I also won’t be a B-girl, making my money off hustling drinks. One guy I know who tends bar on Broadway said he would get me in at a topless bar in Bensenville. It was just depressing. You’ve got some wastoids at the bar and girls on the stage picking up Coke bottles with their vaginas. You get like seven dollars for each drink you get someone to buy you, but the house keeps most of it. How much Coke can you drink? If the customer buys your champagne you go in the back with him and get paid more. How long does it take to get to that point? Girls work there because they think it’s safer. So do the johns. But the police pop those places too, so what’s the diff? I think they shut this place down.
I also won’t work stag parties. When men are drunk and in groups how are you going to get paid? Who is going to be your bodyguard? Who is going to make sure it is not a free gang rape, which it will be? I can tell you from at least three experiences: no one.
One of the sad things about being out here is sometimes I get a guy who is so sweet, I wish I would have met him before this started. One guy, a construction worker named Al, is always trying to be my last date for the night so he can spend the whole night. Like a boyfriend. He doesn’t understand the reason I boot him out is not because there is another guy coming; it is because I am done working. I want to come down from this meth high with some Jack Daniels and watch something stupid on TV. At least two of these guys have said they would marry me. Right; you, me and my drug and man addiction. If they want to save me they are about ten years too late.
It is eight thirty and just getting dark because it is summer. A car stops. The guy is young and small, Hispanic. He wants a blowjob. We drive west on Belmont to an abandoned warehouse he probably goes to a lot. It is deserted and there’s a weed-covered loading dock. I should be scared but I’m not.

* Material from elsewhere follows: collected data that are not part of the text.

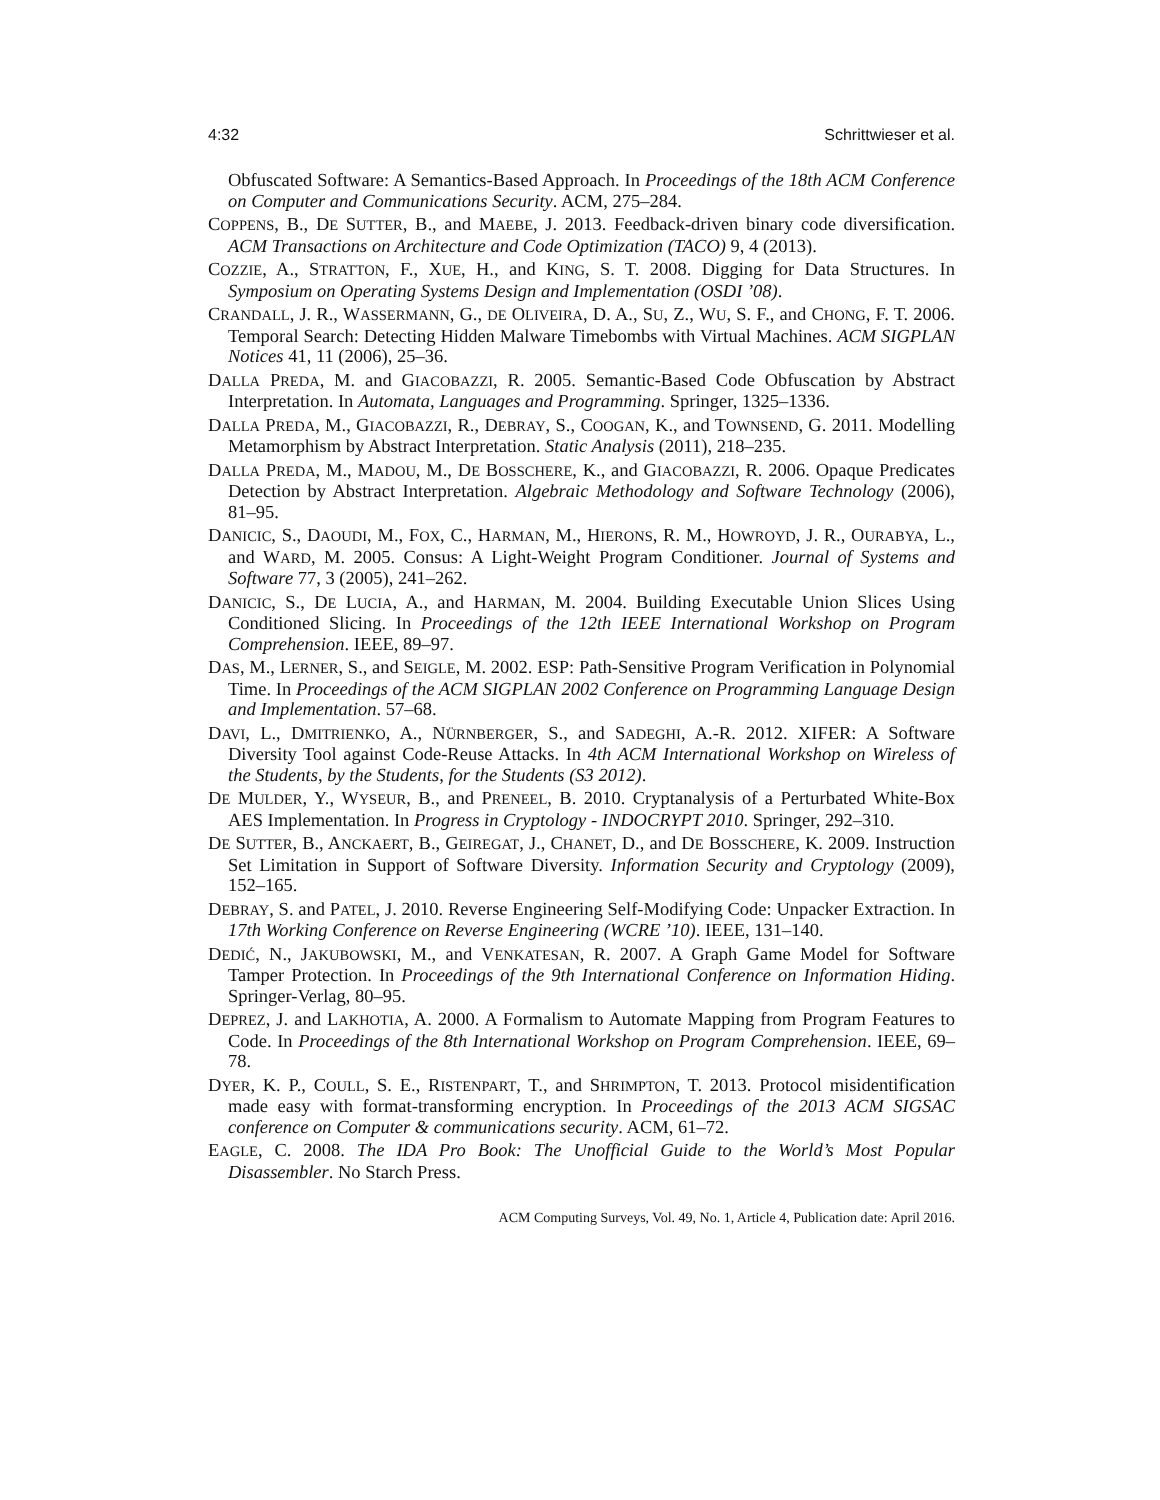4:32 Schrittwieser et al.
Obfuscated Software: A Semantics-Based Approach. In Proceedings of the 18th ACM Conference on Computer and Communications Security. ACM, 275–284.
COPPENS, B., DE SUTTER, B., and MAEBE, J. 2013. Feedback-driven binary code diversification. ACM Transactions on Architecture and Code Optimization (TACO) 9, 4 (2013).
COZZIE, A., STRATTON, F., XUE, H., and KING, S. T. 2008. Digging for Data Structures. In Symposium on Operating Systems Design and Implementation (OSDI ’08).
CRANDALL, J. R., WASSERMANN, G., DE OLIVEIRA, D. A., SU, Z., WU, S. F., and CHONG, F. T. 2006. Temporal Search: Detecting Hidden Malware Timebombs with Virtual Machines. ACM SIGPLAN Notices 41, 11 (2006), 25–36.
DALLA PREDA, M. and GIACOBAZZI, R. 2005. Semantic-Based Code Obfuscation by Abstract Interpretation. In Automata, Languages and Programming. Springer, 1325–1336.
DALLA PREDA, M., GIACOBAZZI, R., DEBRAY, S., COOGAN, K., and TOWNSEND, G. 2011. Modelling Metamorphism by Abstract Interpretation. Static Analysis (2011), 218–235.
DALLA PREDA, M., MADOU, M., DE BOSSCHERE, K., and GIACOBAZZI, R. 2006. Opaque Predicates Detection by Abstract Interpretation. Algebraic Methodology and Software Technology (2006), 81–95.
DANICIC, S., DAOUDI, M., FOX, C., HARMAN, M., HIERONS, R. M., HOWROYD, J. R., OURABYA, L., and WARD, M. 2005. Consus: A Light-Weight Program Conditioner. Journal of Systems and Software 77, 3 (2005), 241–262.
DANICIC, S., DE LUCIA, A., and HARMAN, M. 2004. Building Executable Union Slices Using Conditioned Slicing. In Proceedings of the 12th IEEE International Workshop on Program Comprehension. IEEE, 89–97.
DAS, M., LERNER, S., and SEIGLE, M. 2002. ESP: Path-Sensitive Program Verification in Polynomial Time. In Proceedings of the ACM SIGPLAN 2002 Conference on Programming Language Design and Implementation. 57–68.
DAVI, L., DMITRIENKO, A., NÜRNBERGER, S., and SADEGHI, A.-R. 2012. XIFER: A Software Diversity Tool against Code-Reuse Attacks. In 4th ACM International Workshop on Wireless of the Students, by the Students, for the Students (S3 2012).
DE MULDER, Y., WYSEUR, B., and PRENEEL, B. 2010. Cryptanalysis of a Perturbated White-Box AES Implementation. In Progress in Cryptology - INDOCRYPT 2010. Springer, 292–310.
DE SUTTER, B., ANCKAERT, B., GEIREGAT, J., CHANET, D., and DE BOSSCHERE, K. 2009. Instruction Set Limitation in Support of Software Diversity. Information Security and Cryptology (2009), 152–165.
DEBRAY, S. and PATEL, J. 2010. Reverse Engineering Self-Modifying Code: Unpacker Extraction. In 17th Working Conference on Reverse Engineering (WCRE ’10). IEEE, 131–140.
DEDIĆ, N., JAKUBOWSKI, M., and VENKATESAN, R. 2007. A Graph Game Model for Software Tamper Protection. In Proceedings of the 9th International Conference on Information Hiding. Springer-Verlag, 80–95.
DEPREZ, J. and LAKHOTIA, A. 2000. A Formalism to Automate Mapping from Program Features to Code. In Proceedings of the 8th International Workshop on Program Comprehension. IEEE, 69–78.
DYER, K. P., COULL, S. E., RISTENPART, T., and SHRIMPTON, T. 2013. Protocol misidentification made easy with format-transforming encryption. In Proceedings of the 2013 ACM SIGSAC conference on Computer & communications security. ACM, 61–72.
EAGLE, C. 2008. The IDA Pro Book: The Unofficial Guide to the World’s Most Popular Disassembler. No Starch Press.
ACM Computing Surveys, Vol. 49, No. 1, Article 4, Publication date: April 2016.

Twenty minutes later I am back on my street corner with several crisp ones in my pocket. We are both high as a kite because we weren’t arrested or rolled. We are winning at this street game and will keep doing it until we aren’t.
It is a few minutes past nine and a car stops. A very weird guy offers me three times the going rate through the window, not even waiting for me to get in. I worry that he is a nut but go to a motel on Lincoln Avenue with him anyway. He is not a nut but he looks really sick. He acts depressed like he is dying. In addition to genital sex with no condom he wants to cuddle. Even though he has paid for my time, this makes me mad as hell. I am speeding my ass off on meth and the last thing I want to do is play statue with some needy stranger who won’t even let me smoke cigarettes. This is agony! Finally this guy is done playing spoons and I am back on my corner.
It is eleven and I am in front of the Treasure Island. A Lexus stops. The guy is dark-haired, maybe forty, a little too spacey for my comfort. Too much like the murderer in the movie “Klute,” which I can never get out of my head even though it has been ten years. I go with him to a room around Irving Park though I worry he is a nut. Is this his room? Or is he married and keeps a room for girls? Who knows—who cares? This guy wants me to wear a negligee he has while I masturbate him with a pair of female underpants which he also has. Why does he pay for this? You’d think he’d get a girlfriend. He says he’s single—he is not even bad looking. Go figure.
It is twelve thirty and I am happy to be back on my corner. A car stops. It is a warm summer night and here is a new customer.
I am no longer a sex worker. I met someone who helped me get out of it by “loving me until I could love myself,” as they say in the twelve steps. He stood by me for at least two years until I was ready to give it up. I also joined a twelve-step group for drugs and for sex work. Only after I was off the streets for a long time did I realize the risks I took and how lucky I was to survive.